We believe the SCBDS, if successfully developed and approved or cleared, has the potential to become the standard of care for evaluating suspected SIBO patients.

What challenges does Progenity face moving forward with PIL Dx?

CW:
The PIL Dx will face standard development challenges as a regulated medical device that will undergo the FDA de novo pathway similar to other novel ingestible devices. This will include sufficiently powered clinical studies and appropriate assay validation.

In addition, Progenity will need to work closely with the medical community to continue growing awareness of SIBO. As mentioned previously, there are over 100 million patient visits in the United States annually with symptoms that may be suggestive of SIBO. However, SIBO is substantially under-diagnosed in part due to limited but growing awareness in addition to significant limitations of currently available testing methods. As a result, patients with SIBO are poorly served. We are committed to improving the outcomes of these patients and will therefore work to support awareness and education around SIBO.

What's the next step?

CW:
We are extremely excited about the next steps for this technology. Our team is in the process of transferring the SCBDS design to manufacturing and preparation for first clinical evaluation in the second half of 2021. We are also progressing towards assay validation for the SIBO bacterial concentration assay.

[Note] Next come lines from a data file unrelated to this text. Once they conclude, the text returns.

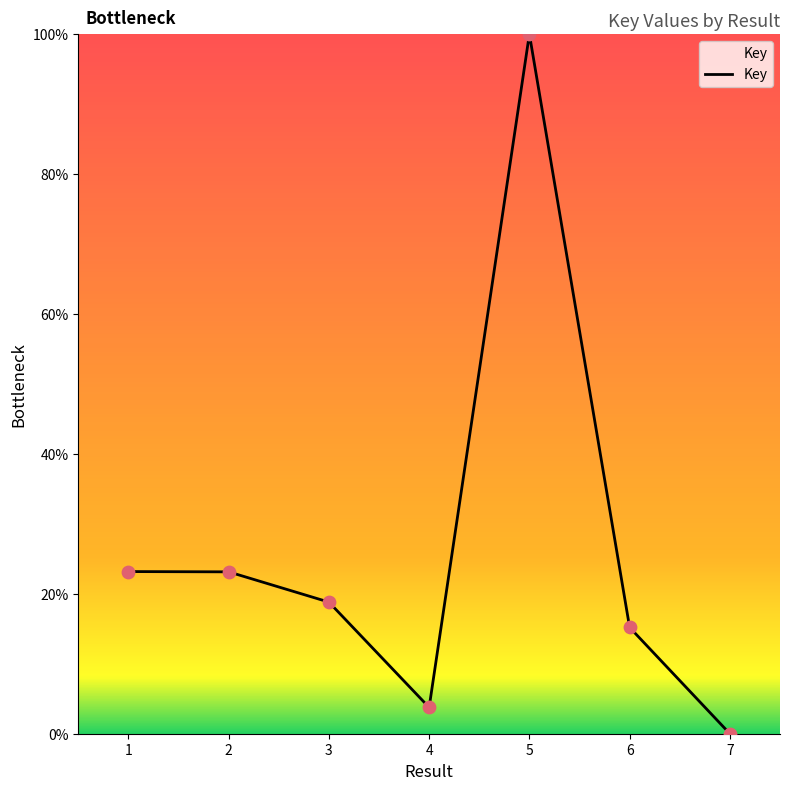

Approximately how many times larger is the value at 3 compared to 4?

5.0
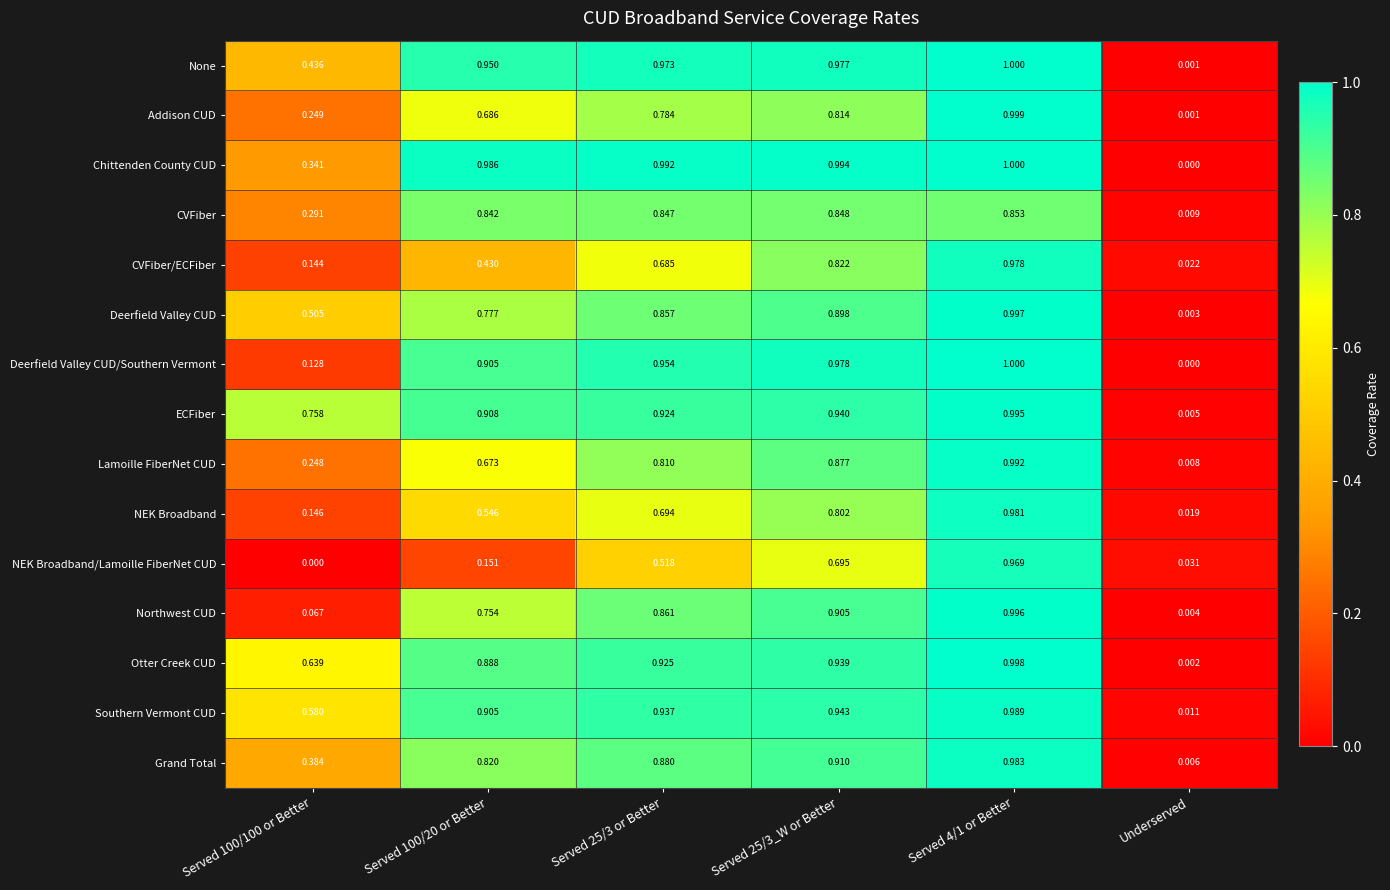

At which label is Addison CUD closest to 0?

Underserved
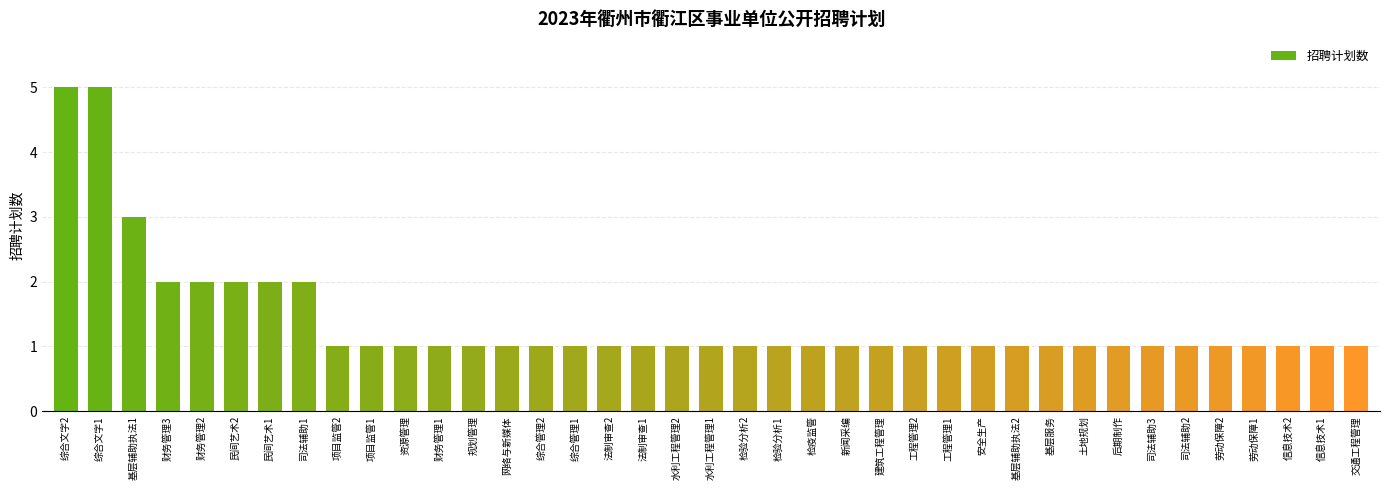

What is the difference between the maximum and minimum values?

4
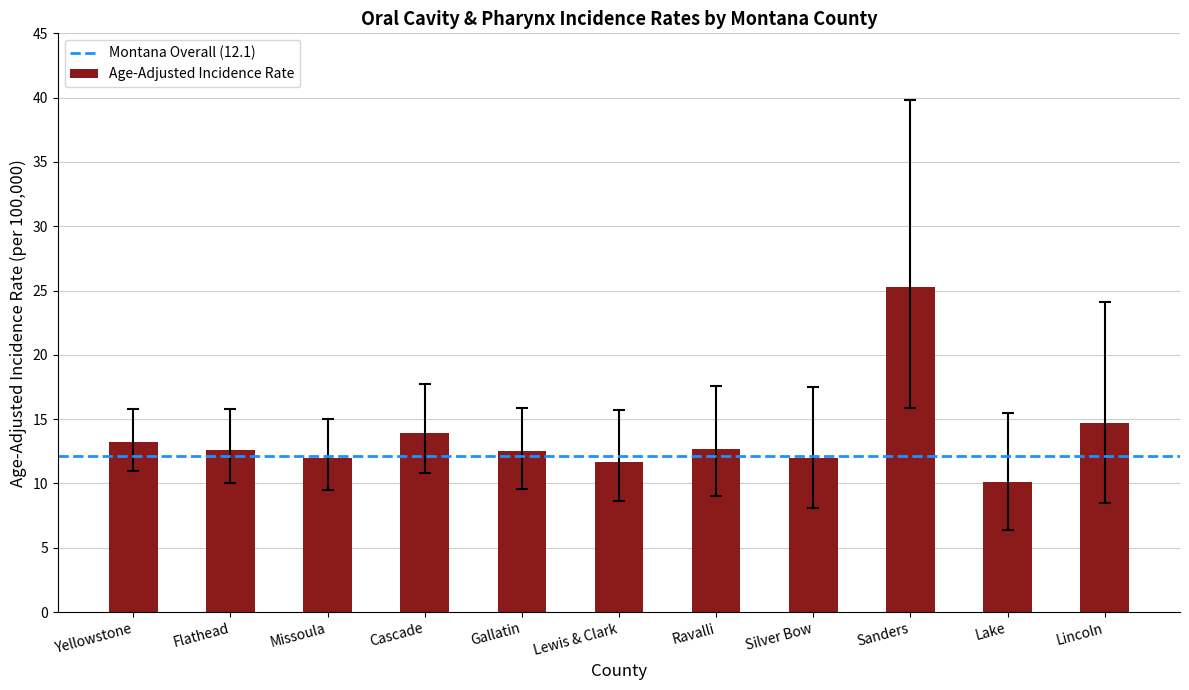

What is the maximum value shown in the chart?

25.3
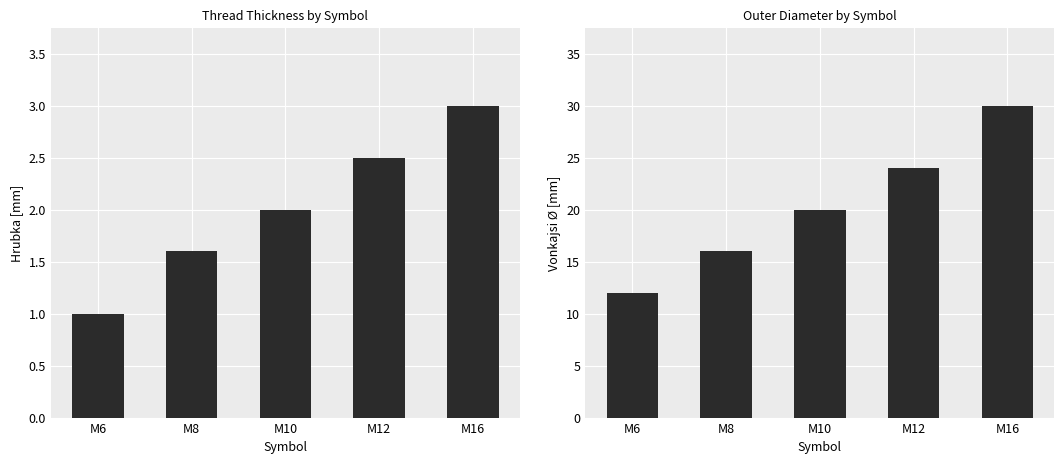

List the series in order of their overall mean, lowest first.

Hrubka [mm], Vonkajsi Ø [mm]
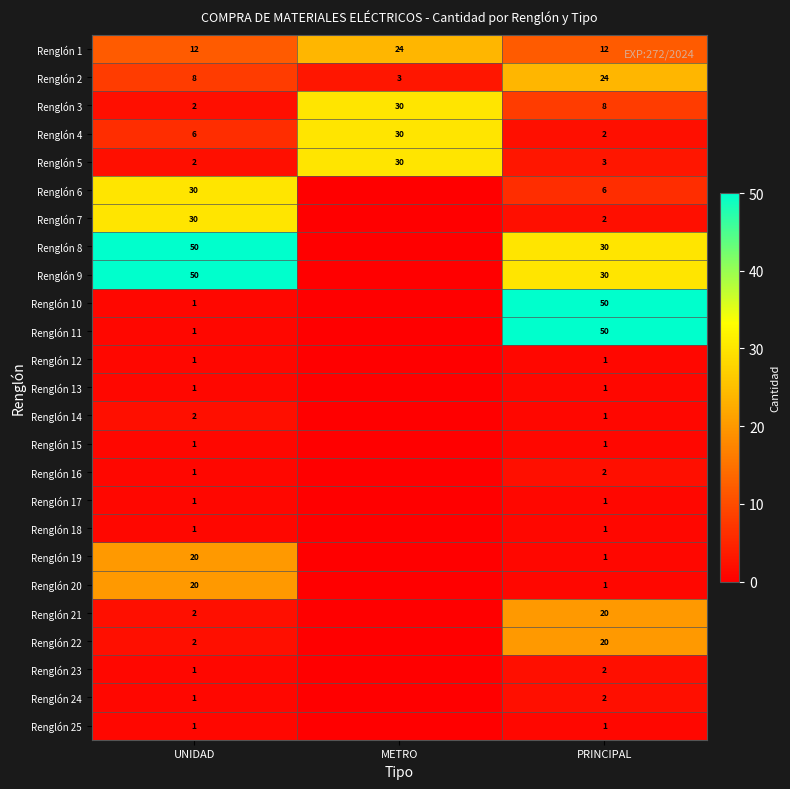

What is the average value of the Renglón 4 series?

13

In what other areas could this technology be used?

CW:
The technology contains an on-board fluorometric assay system that could be capable of measuring a range of analytes including inflammatory cytokines, drug levels, microbes, nucleic acids and other metabolites. This enables the potential for numerous other applications such as for early tumor detection and disease characterization and subtyping, and disease activity monitoring for conditions such as IBD.